Second, view your dissertation as an opportunity to learn new methods and gain expertise, not as a marker of your identity. Some doctoral students feel this strong need to pick the “right” dissertation, and they put a tremendous amount of pressure on themselves in the process. The truth is, your dissertation is your chance to do research in an area you’re interested in while also gaining some really valuable skills that you can showcase to future employers (including those who may want to hire you as a postdoc). You don’t have to bend the whole word with your thesis; no one expects you to. If you get the right skills and foster the right connections, that will pay off most for your future career.
Third, draw inspiration from your friends and colleagues, but don’t let it eat at you. This one’s easier said than done because it’s so natural and tempting to look at what others are doing and judge yourself unkindly because you’re not doing those same things. It sounds trite but everyone really does have their own path, and if you’re constantly judging yourself by what others do, you might miss out on what is important to you. Or you might take on too much to try to “keep up”, which can be counterproductive. What’s helped me get over this is to look at the friends/colleagues I admire and think about what habits they have that allow them to succeed. If you can change your self-talk from “I’m not as good as this person” to “what can I learn from this person”, you’ll be happier and healthier and, ultimately, more successful. Also, try to keep in mind that life is long (despite what they say). You have plenty of time to do great things! You don’t have to get them all done during your doctoral studies.
If you can change your self-talk from 'I’m not as good as this person' to 'what can I learn from this person', you’ll be happier and healthier and, ultimately, more successful.

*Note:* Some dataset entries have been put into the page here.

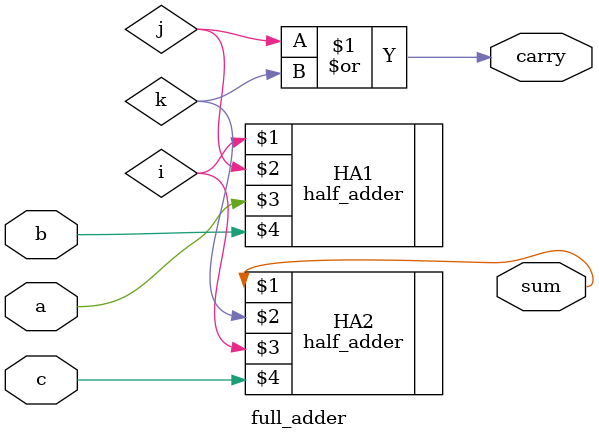
<source format=v>
`include "ha.v"

module full_adder (
    output sum, carry,
    input a, b, c
);
    wire i, j, k;

    half_adder HA1(i, j, a, b);
    half_adder HA2(sum, k, i, c);
    or(carry, j, k);
endmodule
</source>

My last piece of advice is to learn when to say no, either to others or to yourself. There are lots of demands on you as a doctoral student, and it’s tempting to want to do it all – take classes, do research, teach, serve on committees, etc. It’s really important to know how to set limits that allow you to meet your highest priority goals, while also maintaining your health, relationships, hobbies, and everything else that makes you whole. You will not be able to do it all, but you will be able to do the things that are most important for your future career. If building a strong research portfolio is the most important thing to you (as it is to many students), keep that in the forefront of your mind and build your daily routine around it to make sure it stays at the top of your list (to the extent that you can). And then when pressure comes to take on new roles or projects, try to be realistic about the commitment they require, and place them in the greater context of your trajectory to determine how they will benefit your future career. This one is also easier said than done, and definitely takes practice to get right. But in my experience, if you get comfortable with saying no when you need to, it will really help keep your eye on the prize.
Q: What is something interesting about you that your colleagues may not know?
A: When I was in my last year of college I thought about going to graduate school for English literature – reading has always been one of my favorite hobbies and something I loved studying in school. In the end I chose public health because I also really like math and science, and because it was a field where I felt I could do applied work to improve people’s health and well-being. But I still love reading and am glad I’ve been able to maintain it as a hobby!